#### Assignment:
Copy out every one of the records below word for word, omitting the pictures.

#### Dataset content:
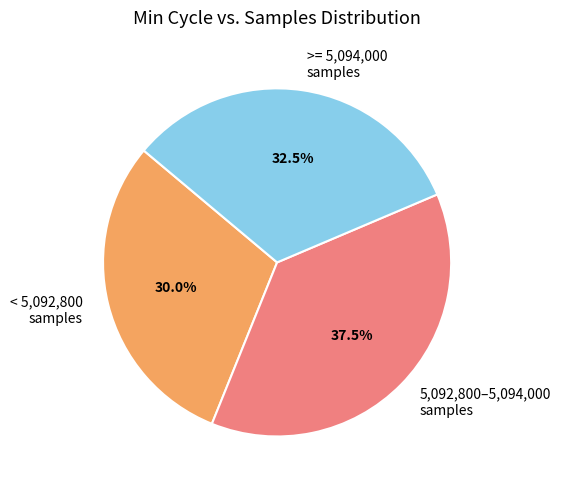

Which category has the biggest portion of the pie?

5,092,800–5,094,000 samples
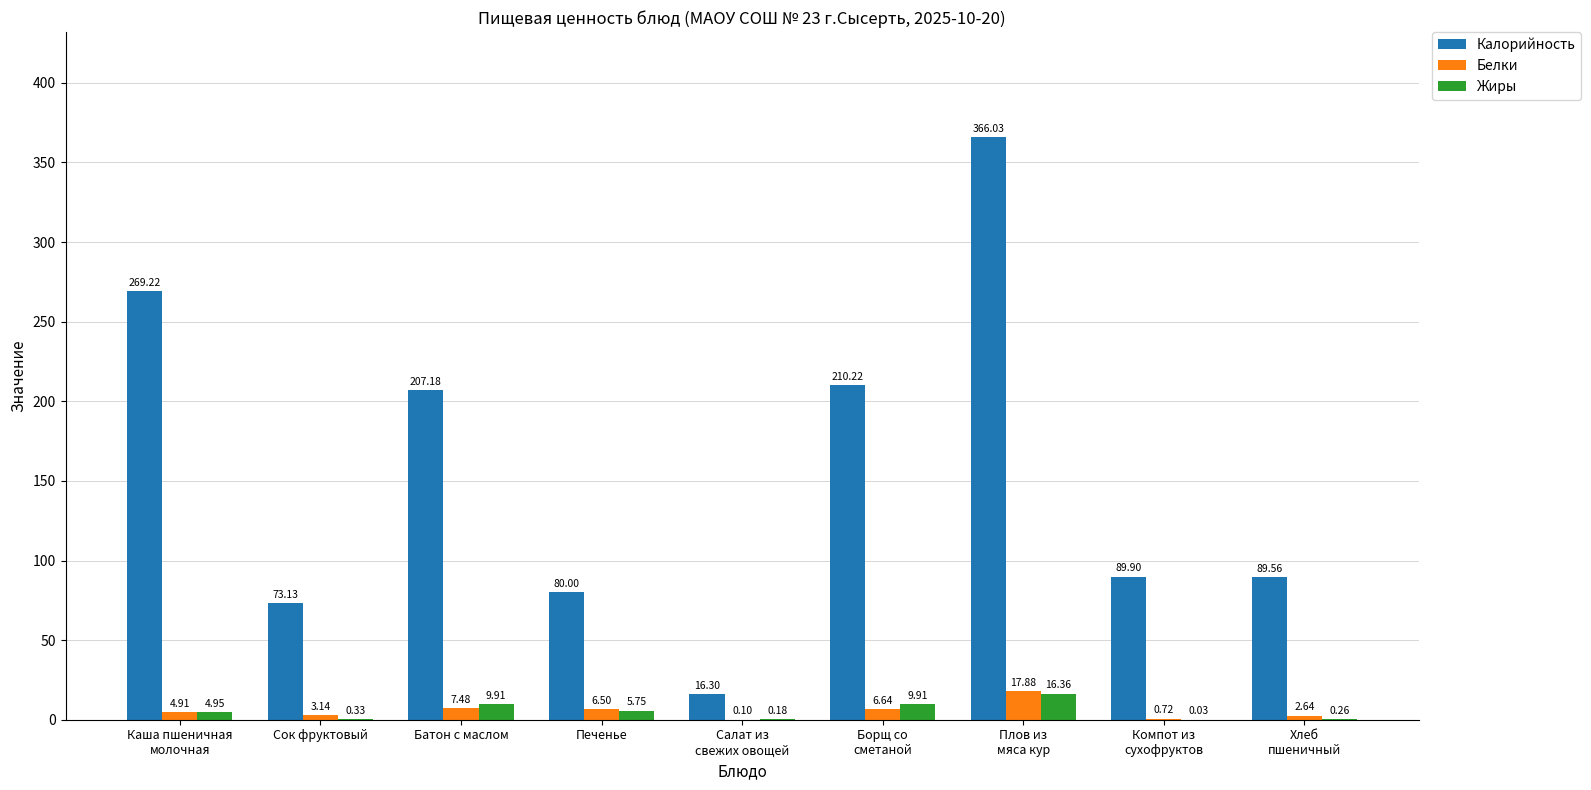

Read the Калорийность value at Салат из
свежих овощей.

16.3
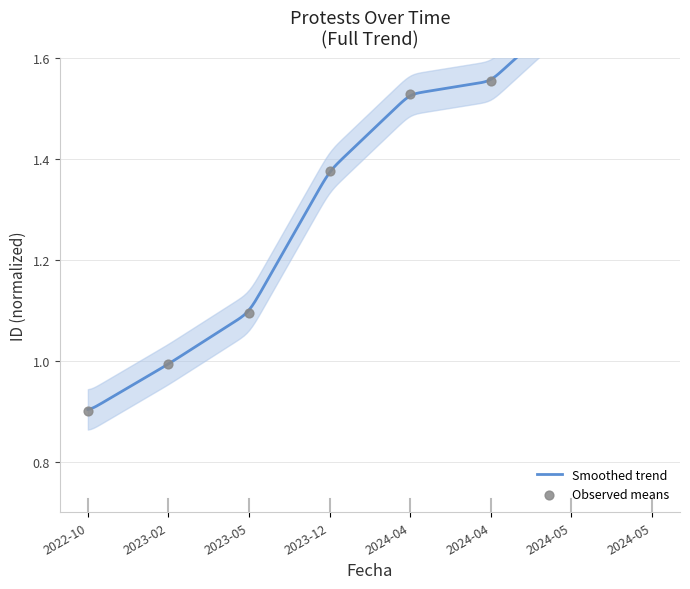

What is the ratio of the value at 2023-12 to the value at 2024-05?

0.8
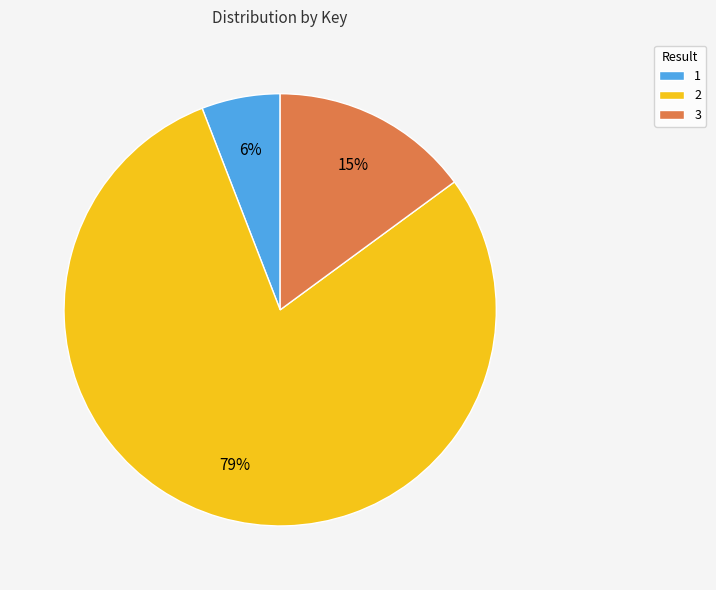

What is the majority slice?

2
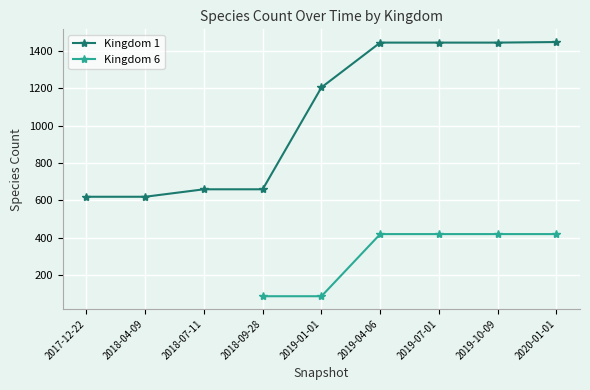

What is the average value of the Kingdom 6 series?

319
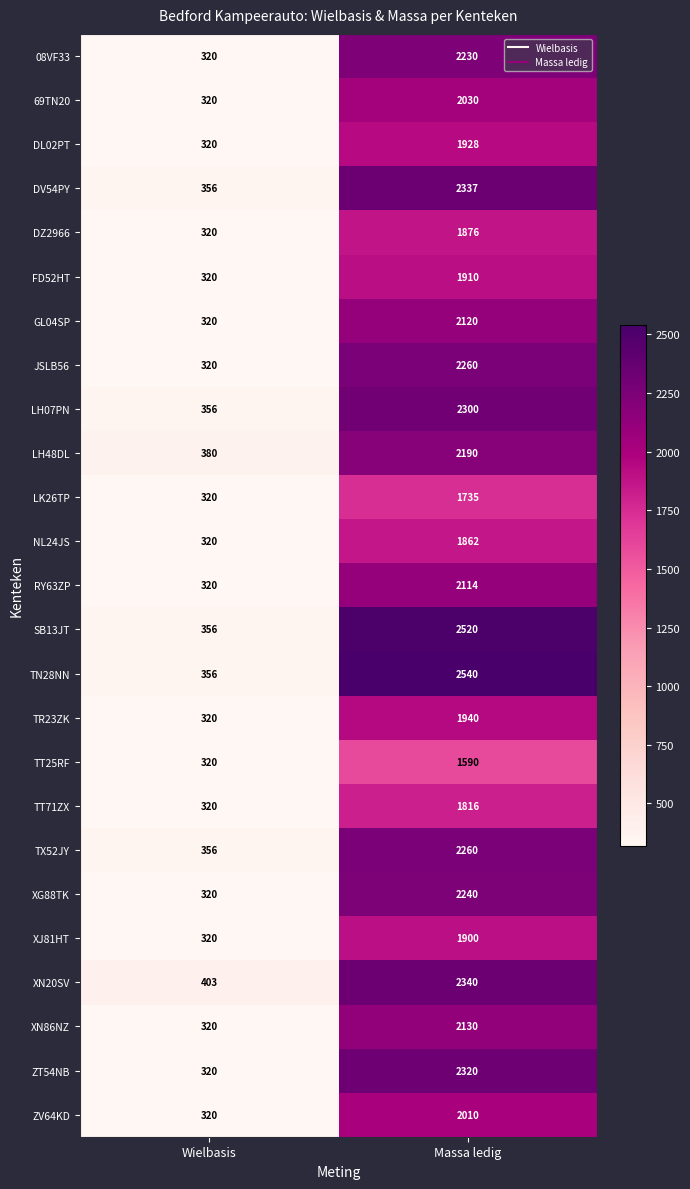

What is the total value across all series at Massa ledig?

52498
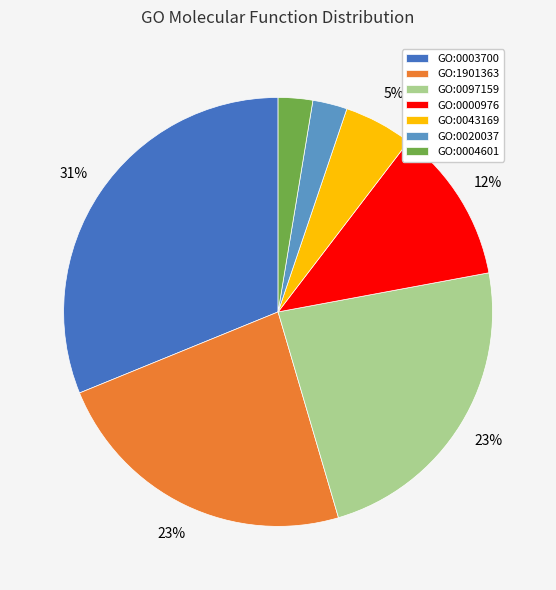

How many segments does this pie chart have?

7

#### Solution to this task:
Which category has the biggest portion of the pie?

5,092,800–5,094,000 samples

Read the Калорийность value at Салат из
свежих овощей.

16.3

What is the ratio of the value at 2023-12 to the value at 2024-05?

0.8

What is the majority slice?

2

What is the average value of the Kingdom 6 series?

319

What is the total value across all series at Massa ledig?

52498

How many segments does this pie chart have?

7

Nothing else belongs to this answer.